Arizona elegans philipi, commonly known as the Painted Desert glossy snake, is a subspecies of glossy snakes, a nonvenomous colubrid endemic to North America.

==Etymology==
The epithet philipipi is in honor of Philip Monroe Klauber, son of herpetologist Laurence Monroe Klauber who named the subspecies.

==Geographic range==
It is found in the south-western United States, from the far western tip of Texas, through New Mexico, and into Arizona, as well as into northern Mexico. Its range overlaps that of other glossy snake subspecies, and interbreeding is likely.

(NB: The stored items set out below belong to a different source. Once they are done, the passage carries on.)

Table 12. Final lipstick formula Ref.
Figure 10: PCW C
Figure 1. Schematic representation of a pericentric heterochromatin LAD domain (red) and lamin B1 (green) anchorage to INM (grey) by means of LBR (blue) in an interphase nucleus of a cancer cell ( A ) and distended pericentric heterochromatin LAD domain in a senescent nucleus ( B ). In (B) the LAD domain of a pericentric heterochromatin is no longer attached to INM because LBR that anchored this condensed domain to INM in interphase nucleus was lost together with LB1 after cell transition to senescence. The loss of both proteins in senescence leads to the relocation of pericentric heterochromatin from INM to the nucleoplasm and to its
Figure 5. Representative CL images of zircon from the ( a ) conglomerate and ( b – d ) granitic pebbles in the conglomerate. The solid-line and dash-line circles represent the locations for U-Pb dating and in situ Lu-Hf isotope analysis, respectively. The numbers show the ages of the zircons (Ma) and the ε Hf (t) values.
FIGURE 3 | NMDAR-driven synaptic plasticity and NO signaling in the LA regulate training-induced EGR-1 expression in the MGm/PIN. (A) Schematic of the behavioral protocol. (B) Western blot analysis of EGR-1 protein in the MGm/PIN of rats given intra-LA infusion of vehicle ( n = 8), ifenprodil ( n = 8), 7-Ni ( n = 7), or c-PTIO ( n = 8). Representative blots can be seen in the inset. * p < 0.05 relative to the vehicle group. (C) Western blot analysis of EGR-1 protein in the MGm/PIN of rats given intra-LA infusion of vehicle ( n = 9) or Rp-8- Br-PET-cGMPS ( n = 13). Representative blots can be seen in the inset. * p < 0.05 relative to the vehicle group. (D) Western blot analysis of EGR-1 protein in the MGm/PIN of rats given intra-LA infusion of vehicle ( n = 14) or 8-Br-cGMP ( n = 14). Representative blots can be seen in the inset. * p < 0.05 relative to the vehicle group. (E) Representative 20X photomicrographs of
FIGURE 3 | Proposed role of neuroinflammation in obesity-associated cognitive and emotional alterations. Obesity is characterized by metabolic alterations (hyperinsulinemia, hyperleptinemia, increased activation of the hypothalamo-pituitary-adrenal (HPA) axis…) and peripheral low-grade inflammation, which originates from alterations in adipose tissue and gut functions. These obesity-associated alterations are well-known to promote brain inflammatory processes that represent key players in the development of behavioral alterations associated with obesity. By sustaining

Thus, distinguishing subspecies which share range is often difficult.

==Description==
The Painted Desert glossy snake is typically a light tan brown in color, with darker brown blotches down the length of the back. This subspecies usually has around 60 blotches, which is a greater number than in other subspecies. Each blotch is usually edged with black. The underside is usually solid cream or white in color. The coloration can vary, lighter or darker, depending on the soil and elevation of the localized habitat, with specimens from higher elevations often being darker in color. Adults can be from 20 to 35 inches (50 to 90 cm) in total length. They have a thin body, with smooth dorsal scales, and the pupil of the eye is round.

In females of Arizona elegans philipi the length of the tail is greater than 13.5% of the total body length; in males, greater than 14.5%. In most specimens the smooth dorsal scales are arranged in 27 rows at midbody.

==Habitat==
Their preferred habitat is sandy and rocky arid regions, it is often found in areas of lightly vegetated with creosote bush and sagebrush.

==Diet==
Their diet consists of lizards, and small rodents. They are nocturnal, and can often be found foraging in roadside ditches in the late evening.

==Reproduction==
Mating occurs in spring, and the female lays a clutch of up to 24 eggs which hatch in the fall. Hatchlings are 9-11 inches (23–28 cm) in total length.